As a journalist and analyst for the past 20+ years (and as an unabashed rack monkey), I've always looked forward to data center tours as part of the bonus content you get for covering the IT industry. Pulling up floor tiles, gawking at the curious assemblage of infrastructure components, and letting your hair waft in the gentle breezes of a hot aisle bring home the physical realities of the data center that few get to experience. But a "virtual" experience … not so much.
The Microsoft Datacenter Tour: Virtual Experience event, hosted by Alistair Speirs, director of Global Infrastructure for the Microsoft Azure Business Group, that I attended on Aug. 10 was a much more sterilized affair. Absent were the noise, smells, and blinkenlights (NICHT FÜR DER GEFINGERPOKEN UND MITTENGRABEN!) that are part and parcel of every data center, only to be replaced by a 50-slide deck extolling the achievements and virtues of Microsoft's Azure cloud data center ecosystem.
Fair enough, it's the way of things today, and fortunately much of the nitty-gritty detail I feed upon is openly available for all to see at https://datacenters.microsoft.com/.
I know what it takes to produce a webinar for even simple IT topics, so putting together a one-hour program on the details of a data center ecosystem capable of supporting, operating, and expanding the Azure cloud environment means that a lot gets left out.
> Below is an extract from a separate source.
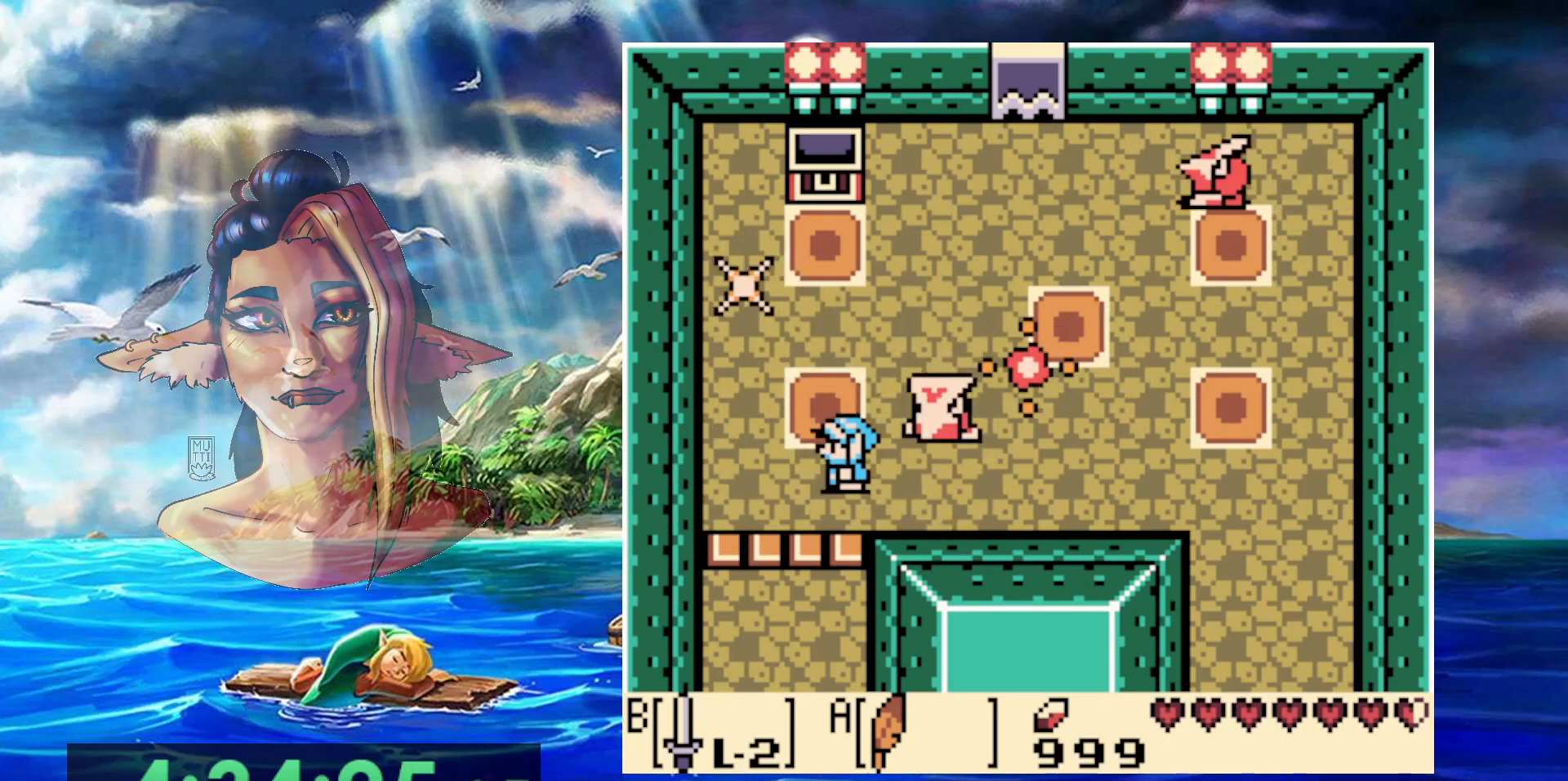
{"buttons": [], "events": [[100, "DPAD_LEFT", "up"]]}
That being said, I understand how they needed to break it down in order to cover the key segments, while leaving the rest to be found out at the website listed above by those of us who are driven to madness by the need to know ever more. And at the same time, looking to protect proprietary Microsoft technology that may or may not give them a technological or business advantage. It's a fine line to walk.
Microsoft Data Center Tour Highlights
In broad strokes, the Microsoft Datacenter Tour: Virtual Experience focused on key elements of the Azure ecosystem:
- Cloud infrastructure: More than 200 data centers worldwide in 60+ data center regions with multiple availability zones.
- Network connectivity: Based on a dedicated WAN leveraging 175,000 miles of fiber, spanning 190+ network PoPs, with regional network gateways offering 2.0ms latency for zones within a ~60-mile radius.
- Availability zones: In regions currently supporting availability, mission-critical workloads can be spread across three or more fully isolated data centers. In addition, ideal placement can be determined by application latency requirements, with a baseline of 0.4ms for zones less than 40 km apart, and 1.2ms for those under 120 km apart. At the moment, there are 47 regions supporting 103 availability zones globally, and that is expected to increase to 63 regions and 161 availability zones in the near future.
- Fully manageable edge to cloud coverage: Microsoft's Azure Arc platform provides a unified security, identity, and management platform that spans Azure Sphere and Azure IoT devices at the edge, on-prem options like Azure Stack Hub and Azure Private Edge Zones, all the way to Azure cloud Edge Zones and Regions.
- Connectivity options: More than 190 PoPs, and options for ExpressRoute direct-to-WAN private links that support consistent latency, IPv6 workloads, and bandwidth up to 100GbE.
Granted, all these are important factors of a cloud ecosystem, but it wasn't until about halfway through the program that we finally got a glimpse of some data center infrastructure, and it was a pretty miniscule peek at best. Considering there are now over 200 Azure data centers, we can understand that the permutations are endless. Microsoft did mention that its typical Azure data center contains more than 1 million miles of fiber cable and the internal network offers Azure Firewall and distributed denial-of-service (DDoS) protection, and supports the SONiC Open Networking in the Cloud standard. But that was it. Nothing on servers, racking, storage, power, cooling … you know … a data center.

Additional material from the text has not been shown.